Digitale Demokratie im Zeitalter des Autoritarismus

Plattformen wie X, Meta oder TikTok geben sich als neutrale Räume. In Wahrheit kontrollieren sie Diskurse, Märkte und Wirklichkeiten – und untergraben so die Demokratie.

Digitale Demokratie im Zeitalter des Autoritarismus
Digitale Demokratie im Zeitalter des Autoritarismus: Plattformen als Machtinstrumente statt neutrale Räume. Illustration. © Marjan Milosavljević, 9. September 2025.

Plattformen wie X, Meta oder TikTok geben sich als neutrale Räume der Kommunikation. Doch in Wahrheit sind sie privatwirtschaftliche Architekturen, die Diskurs nicht ermöglichen, sondern kontrollieren. Mit der Verbreitung von KI und Deepfakes wird Demokratie nicht gestärkt, sondern zerlegt: Die gemeinsame Wirklichkeit, ohne die Demokratie nicht existieren kann, steht auf dem Spiel.

Desinformation 2.0

Noch nie war es so einfach, politische Wirklichkeit zu fälschen. KI generiert Inhalte in Sekunden – Texte, Bilder, Stimmen. Deepfakes verzerren Debatten, automatisierte Bot-Schwärme fluten Netzwerke. Kampagnen wie die der chinesischen Firma GoLaxy, die Profile von tausenden US-Politiker:innen erzeugte, zeigen, dass Desinformation längst systematisch und transnational ist. Was früher mühsame Propaganda war, ist heute ein Service auf Abruf.

Algorithmische Moderation als Anti-Demokratie

Plattformen selbst sind keine Demokratien. Sie entscheiden, welche Inhalte sichtbar werden, welche verschwinden und welche viral gehen. „Community Standards“ klingen nach Gemeinwohl – sind aber private Ordnungsinstrumente. Wer den Diskurs kuratiert, besitzt ihn. Demokratie wird damit nicht gefördert, sondern ersetzt durch das Geschäftsmodell der Aufmerksamkeit.

Techno-Autoritarismus vs. Demokratie

Die Gefahr ist nicht nur Desinformation, sondern auch Kontrolle. Autoritäre Regime nutzen KI zur Überwachung, zum Filtern und zur Disziplinierung ihrer Bevölkerung. Gleichzeitig versucht die EU, mit dem Digital Services Act und Konzepten wie „Tech Citizenship“ digitale Grundrechte zu etablieren. Doch solange Plattformen in Privatbesitz bleiben, kollidieren demokratische Ansprüche mit ökonomischer Logik.

Abwehr durch Technologie

Auch Gegenstrategien entstehen: Schwarm-Erkennungssysteme, Transparenz-Zertifikate, dezentrale Identitäten, die Manipulation erschweren sollen. Doch die Gefahr bleibt: Jede technische Lösung kann selbst zur Waffe werden. Der Wettlauf zwischen Manipulation und Abwehr ist kein Beitrag zur Demokratie, sondern ihre permanente Erosion.
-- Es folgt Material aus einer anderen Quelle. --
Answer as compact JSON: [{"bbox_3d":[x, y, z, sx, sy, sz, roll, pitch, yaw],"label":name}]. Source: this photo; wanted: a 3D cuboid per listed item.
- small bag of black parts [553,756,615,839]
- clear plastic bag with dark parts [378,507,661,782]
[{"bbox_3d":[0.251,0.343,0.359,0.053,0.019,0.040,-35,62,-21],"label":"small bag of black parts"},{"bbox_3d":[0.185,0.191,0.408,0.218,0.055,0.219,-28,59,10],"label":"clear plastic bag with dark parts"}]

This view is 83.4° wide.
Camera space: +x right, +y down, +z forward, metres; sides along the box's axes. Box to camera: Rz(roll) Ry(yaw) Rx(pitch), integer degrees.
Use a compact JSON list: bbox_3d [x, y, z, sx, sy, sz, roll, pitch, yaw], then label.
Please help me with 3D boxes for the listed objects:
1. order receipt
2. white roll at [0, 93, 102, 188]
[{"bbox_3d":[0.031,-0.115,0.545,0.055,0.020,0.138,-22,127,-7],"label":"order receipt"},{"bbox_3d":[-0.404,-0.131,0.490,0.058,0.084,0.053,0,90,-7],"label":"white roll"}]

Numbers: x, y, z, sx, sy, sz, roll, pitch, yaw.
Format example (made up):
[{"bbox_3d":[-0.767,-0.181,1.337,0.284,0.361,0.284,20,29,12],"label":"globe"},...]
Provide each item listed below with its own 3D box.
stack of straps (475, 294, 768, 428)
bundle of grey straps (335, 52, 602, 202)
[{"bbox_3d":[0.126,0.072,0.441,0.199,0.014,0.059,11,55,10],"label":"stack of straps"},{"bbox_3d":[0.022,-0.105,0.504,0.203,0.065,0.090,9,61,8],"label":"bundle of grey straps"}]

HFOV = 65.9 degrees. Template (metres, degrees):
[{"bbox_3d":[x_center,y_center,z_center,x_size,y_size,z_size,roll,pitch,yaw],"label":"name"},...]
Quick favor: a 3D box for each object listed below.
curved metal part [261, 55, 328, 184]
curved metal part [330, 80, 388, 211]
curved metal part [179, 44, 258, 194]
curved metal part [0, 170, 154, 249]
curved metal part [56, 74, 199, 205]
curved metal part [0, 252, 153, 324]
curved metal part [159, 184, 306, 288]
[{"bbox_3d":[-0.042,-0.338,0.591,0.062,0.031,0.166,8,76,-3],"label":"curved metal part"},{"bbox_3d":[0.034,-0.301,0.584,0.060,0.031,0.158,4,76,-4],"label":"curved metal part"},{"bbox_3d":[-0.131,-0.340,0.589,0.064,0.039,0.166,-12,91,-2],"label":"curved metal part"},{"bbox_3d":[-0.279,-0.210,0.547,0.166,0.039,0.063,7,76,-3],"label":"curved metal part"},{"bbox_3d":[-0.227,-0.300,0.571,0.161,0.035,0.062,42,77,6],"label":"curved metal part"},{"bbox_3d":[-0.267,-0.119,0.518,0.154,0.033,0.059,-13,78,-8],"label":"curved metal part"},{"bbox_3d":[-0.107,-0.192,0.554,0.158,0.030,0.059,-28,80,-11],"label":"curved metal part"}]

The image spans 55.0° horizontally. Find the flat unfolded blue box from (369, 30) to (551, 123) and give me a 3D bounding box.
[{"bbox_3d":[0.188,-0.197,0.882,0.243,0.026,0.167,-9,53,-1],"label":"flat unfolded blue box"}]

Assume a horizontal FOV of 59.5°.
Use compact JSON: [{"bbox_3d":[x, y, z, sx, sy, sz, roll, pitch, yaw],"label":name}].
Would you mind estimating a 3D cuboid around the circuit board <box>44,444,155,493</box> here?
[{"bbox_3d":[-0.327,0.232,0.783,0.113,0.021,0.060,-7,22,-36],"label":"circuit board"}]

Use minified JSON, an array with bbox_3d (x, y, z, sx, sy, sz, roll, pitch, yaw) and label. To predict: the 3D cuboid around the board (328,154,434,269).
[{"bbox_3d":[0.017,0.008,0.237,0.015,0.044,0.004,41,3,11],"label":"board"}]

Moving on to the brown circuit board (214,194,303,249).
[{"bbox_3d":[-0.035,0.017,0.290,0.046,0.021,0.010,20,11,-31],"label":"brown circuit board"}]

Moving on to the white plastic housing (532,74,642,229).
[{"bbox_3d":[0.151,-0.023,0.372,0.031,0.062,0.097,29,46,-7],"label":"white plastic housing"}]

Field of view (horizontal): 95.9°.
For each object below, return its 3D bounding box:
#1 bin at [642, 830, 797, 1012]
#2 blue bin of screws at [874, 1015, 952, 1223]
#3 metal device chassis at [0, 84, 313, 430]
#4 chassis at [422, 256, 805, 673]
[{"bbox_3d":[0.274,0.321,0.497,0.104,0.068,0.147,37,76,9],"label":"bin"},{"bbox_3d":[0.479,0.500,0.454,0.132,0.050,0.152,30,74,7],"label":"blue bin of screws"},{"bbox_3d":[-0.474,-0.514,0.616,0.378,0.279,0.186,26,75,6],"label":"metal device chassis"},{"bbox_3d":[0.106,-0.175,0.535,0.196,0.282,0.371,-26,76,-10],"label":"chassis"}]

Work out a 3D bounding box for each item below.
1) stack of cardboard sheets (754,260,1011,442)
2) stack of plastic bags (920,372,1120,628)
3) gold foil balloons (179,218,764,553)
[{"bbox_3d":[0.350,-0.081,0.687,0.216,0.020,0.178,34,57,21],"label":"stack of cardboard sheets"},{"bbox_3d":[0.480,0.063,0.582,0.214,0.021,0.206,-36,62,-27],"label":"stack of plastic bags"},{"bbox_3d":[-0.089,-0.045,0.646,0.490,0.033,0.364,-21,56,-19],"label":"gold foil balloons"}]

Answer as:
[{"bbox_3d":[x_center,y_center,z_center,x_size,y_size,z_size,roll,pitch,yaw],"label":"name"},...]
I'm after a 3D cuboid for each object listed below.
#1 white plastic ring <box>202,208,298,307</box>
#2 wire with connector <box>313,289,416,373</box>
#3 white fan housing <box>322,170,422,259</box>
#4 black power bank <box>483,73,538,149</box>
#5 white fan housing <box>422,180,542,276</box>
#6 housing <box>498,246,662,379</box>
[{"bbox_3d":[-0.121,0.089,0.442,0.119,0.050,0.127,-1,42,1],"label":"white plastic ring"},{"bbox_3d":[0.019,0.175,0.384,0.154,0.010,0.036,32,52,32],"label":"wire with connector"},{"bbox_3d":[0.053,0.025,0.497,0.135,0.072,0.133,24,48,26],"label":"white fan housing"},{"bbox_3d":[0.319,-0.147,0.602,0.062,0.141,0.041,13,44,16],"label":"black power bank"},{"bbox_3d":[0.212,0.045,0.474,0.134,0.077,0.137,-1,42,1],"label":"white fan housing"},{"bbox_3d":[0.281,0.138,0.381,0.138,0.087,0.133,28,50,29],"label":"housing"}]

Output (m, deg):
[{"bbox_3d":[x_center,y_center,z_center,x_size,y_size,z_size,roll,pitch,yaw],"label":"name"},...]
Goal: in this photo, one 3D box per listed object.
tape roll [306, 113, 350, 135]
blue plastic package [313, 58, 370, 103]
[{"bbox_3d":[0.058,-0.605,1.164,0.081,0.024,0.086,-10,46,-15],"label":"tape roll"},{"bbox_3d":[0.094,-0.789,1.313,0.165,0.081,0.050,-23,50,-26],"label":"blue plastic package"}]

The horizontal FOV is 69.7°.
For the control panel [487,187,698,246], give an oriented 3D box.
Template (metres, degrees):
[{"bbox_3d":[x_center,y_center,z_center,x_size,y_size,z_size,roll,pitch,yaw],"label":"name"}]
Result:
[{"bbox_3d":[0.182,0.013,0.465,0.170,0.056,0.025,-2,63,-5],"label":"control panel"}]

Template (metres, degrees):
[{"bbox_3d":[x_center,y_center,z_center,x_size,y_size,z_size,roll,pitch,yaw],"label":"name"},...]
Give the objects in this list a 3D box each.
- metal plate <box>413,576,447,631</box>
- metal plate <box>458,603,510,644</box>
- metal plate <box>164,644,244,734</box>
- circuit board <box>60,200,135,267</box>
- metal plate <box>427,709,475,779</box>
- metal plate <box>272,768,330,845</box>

Die Metaphysik der Plattform

Plattformen sind keine Foren, sondern Staaten ohne Bürger:innen. Sie entwerfen eine simulierte Demokratie, in der jede Stimme gezählt, aber keine gehört wird. KI verschärft dieses Paradox: Demokratie wird zur Simulation ihrer selbst. Wer glaubt, Demokratie sei im Digitalen selbstverständlich, verwechselt Partizipation mit Klicks und Repräsentation mit Algorithmen.

Solange Plattformen die Regeln bestimmen, bleibt Demokratie digital ein Trugbild. Die eigentliche Aufgabe ist es, sie neu zu denken – jenseits der Macht der Plattformen.

Marjan Milosavljević, 9. September 2025

English Abstract

Digital democracy is an illusion as long as platforms dictate the rules. They simulate participation while eroding representation. The real task is to rethink democracy beyond the power of platforms.


Quellen 

  • Shoshana Zuboff (2023): Surveillance Capitalism revisited – zeigt, wie Plattformen ihre Geschäftsmodelle über Aufmerksamkeit und Kontrolle ausbauen.
  • EU Digital Services Act (2024) – zentrale politische Antwort auf Plattformmacht, mit Bezug auf Moderation & Grundrechte.
  • Report „Deepfakes and Democracy“ (Carnegie Endowment, 2024) – wie synthetische Medien Desinformation systematisch verstärken.
  • Freedom House Report 2024: Freedom on the Net – zeigt die globale Tendenz zu digitalem Autoritarismus.
  • MIT Technology Review (2025): AI, Elections and Disinformation – aktuelle Analyse zu Wahlen und KI-generierten Inhalten.